TASK GOAL |
The complete set of records below must be repeated precisely as given.

**** SUPPLIED RECORDS ****

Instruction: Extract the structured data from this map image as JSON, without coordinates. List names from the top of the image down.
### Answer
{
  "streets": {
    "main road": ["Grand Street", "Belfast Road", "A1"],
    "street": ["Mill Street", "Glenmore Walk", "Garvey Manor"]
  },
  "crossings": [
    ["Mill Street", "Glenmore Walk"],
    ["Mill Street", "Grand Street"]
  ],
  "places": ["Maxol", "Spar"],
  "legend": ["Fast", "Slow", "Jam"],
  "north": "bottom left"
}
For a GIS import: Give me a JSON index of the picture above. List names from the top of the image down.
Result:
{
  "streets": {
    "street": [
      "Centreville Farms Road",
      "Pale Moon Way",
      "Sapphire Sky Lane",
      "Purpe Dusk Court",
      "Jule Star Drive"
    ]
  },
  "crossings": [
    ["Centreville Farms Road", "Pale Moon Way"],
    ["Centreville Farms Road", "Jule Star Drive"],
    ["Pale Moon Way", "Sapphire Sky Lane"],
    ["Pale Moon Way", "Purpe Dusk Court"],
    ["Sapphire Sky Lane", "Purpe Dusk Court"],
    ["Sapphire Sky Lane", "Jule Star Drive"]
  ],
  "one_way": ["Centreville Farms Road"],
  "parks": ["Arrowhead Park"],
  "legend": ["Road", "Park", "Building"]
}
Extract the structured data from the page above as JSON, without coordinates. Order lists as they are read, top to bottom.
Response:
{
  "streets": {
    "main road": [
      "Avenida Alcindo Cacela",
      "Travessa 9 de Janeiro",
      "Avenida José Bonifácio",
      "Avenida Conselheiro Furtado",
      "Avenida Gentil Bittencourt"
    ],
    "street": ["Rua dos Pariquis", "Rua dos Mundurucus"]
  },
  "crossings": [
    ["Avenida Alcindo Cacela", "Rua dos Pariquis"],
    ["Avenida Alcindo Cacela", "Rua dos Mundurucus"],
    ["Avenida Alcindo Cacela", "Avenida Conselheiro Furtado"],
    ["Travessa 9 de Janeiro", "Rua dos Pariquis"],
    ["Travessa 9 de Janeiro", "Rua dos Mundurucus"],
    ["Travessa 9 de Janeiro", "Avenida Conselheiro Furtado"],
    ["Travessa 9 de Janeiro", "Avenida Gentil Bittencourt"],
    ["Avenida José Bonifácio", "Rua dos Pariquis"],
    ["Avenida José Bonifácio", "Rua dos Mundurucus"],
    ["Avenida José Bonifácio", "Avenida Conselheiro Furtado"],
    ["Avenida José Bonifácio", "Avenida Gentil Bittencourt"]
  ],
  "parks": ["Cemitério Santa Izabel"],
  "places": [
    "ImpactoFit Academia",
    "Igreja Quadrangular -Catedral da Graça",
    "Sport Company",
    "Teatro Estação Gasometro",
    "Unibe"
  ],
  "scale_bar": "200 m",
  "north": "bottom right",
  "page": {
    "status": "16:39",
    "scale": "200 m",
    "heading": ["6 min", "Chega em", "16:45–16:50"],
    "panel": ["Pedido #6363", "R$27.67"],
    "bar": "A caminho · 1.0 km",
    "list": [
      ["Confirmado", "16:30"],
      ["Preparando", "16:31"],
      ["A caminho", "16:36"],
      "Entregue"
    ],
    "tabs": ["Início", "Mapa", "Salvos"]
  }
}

****

ANSWER FOR THIS EXERCISE |
Instruction: Extract the structured data from this map image as JSON, without coordinates. List names from the top of the image down.
### Answer
{
  "streets": {
    "main road": ["Grand Street", "Belfast Road", "A1"],
    "street": ["Mill Street", "Glenmore Walk", "Garvey Manor"]
  },
  "crossings": [
    ["Mill Street", "Glenmore Walk"],
    ["Mill Street", "Grand Street"]
  ],
  "places": ["Maxol", "Spar"],
  "legend": ["Fast", "Slow", "Jam"],
  "north": "bottom left"
}
For a GIS import: Give me a JSON index of the picture above. List names from the top of the image down.
Result:
{
  "streets": {
    "street": [
      "Centreville Farms Road",
      "Pale Moon Way",
      "Sapphire Sky Lane",
      "Purpe Dusk Court",
      "Jule Star Drive"
    ]
  },
  "crossings": [
    ["Centreville Farms Road", "Pale Moon Way"],
    ["Centreville Farms Road", "Jule Star Drive"],
    ["Pale Moon Way", "Sapphire Sky Lane"],
    ["Pale Moon Way", "Purpe Dusk Court"],
    ["Sapphire Sky Lane", "Purpe Dusk Court"],
    ["Sapphire Sky Lane", "Jule Star Drive"]
  ],
  "one_way": ["Centreville Farms Road"],
  "parks": ["Arrowhead Park"],
  "legend": ["Road", "Park", "Building"]
}
Extract the structured data from the page above as JSON, without coordinates. Order lists as they are read, top to bottom.
Response:
{
  "streets": {
    "main road": [
      "Avenida Alcindo Cacela",
      "Travessa 9 de Janeiro",
      "Avenida José Bonifácio",
      "Avenida Conselheiro Furtado",
      "Avenida Gentil Bittencourt"
    ],
    "street": ["Rua dos Pariquis", "Rua dos Mundurucus"]
  },
  "crossings": [
    ["Avenida Alcindo Cacela", "Rua dos Pariquis"],
    ["Avenida Alcindo Cacela", "Rua dos Mundurucus"],
    ["Avenida Alcindo Cacela", "Avenida Conselheiro Furtado"],
    ["Travessa 9 de Janeiro", "Rua dos Pariquis"],
    ["Travessa 9 de Janeiro", "Rua dos Mundurucus"],
    ["Travessa 9 de Janeiro", "Avenida Conselheiro Furtado"],
    ["Travessa 9 de Janeiro", "Avenida Gentil Bittencourt"],
    ["Avenida José Bonifácio", "Rua dos Pariquis"],
    ["Avenida José Bonifácio", "Rua dos Mundurucus"],
    ["Avenida José Bonifácio", "Avenida Conselheiro Furtado"],
    ["Avenida José Bonifácio", "Avenida Gentil Bittencourt"]
  ],
  "parks": ["Cemitério Santa Izabel"],
  "places": [
    "ImpactoFit Academia",
    "Igreja Quadrangular -Catedral da Graça",
    "Sport Company",
    "Teatro Estação Gasometro",
    "Unibe"
  ],
  "scale_bar": "200 m",
  "north": "bottom right",
  "page": {
    "status": "16:39",
    "scale": "200 m",
    "heading": ["6 min", "Chega em", "16:45–16:50"],
    "panel": ["Pedido #6363", "R$27.67"],
    "bar": "A caminho · 1.0 km",
    "list": [
      ["Confirmado", "16:30"],
      ["Preparando", "16:31"],
      ["A caminho", "16:36"],
      "Entregue"
    ],
    "tabs": ["Início", "Mapa", "Salvos"]
  }
}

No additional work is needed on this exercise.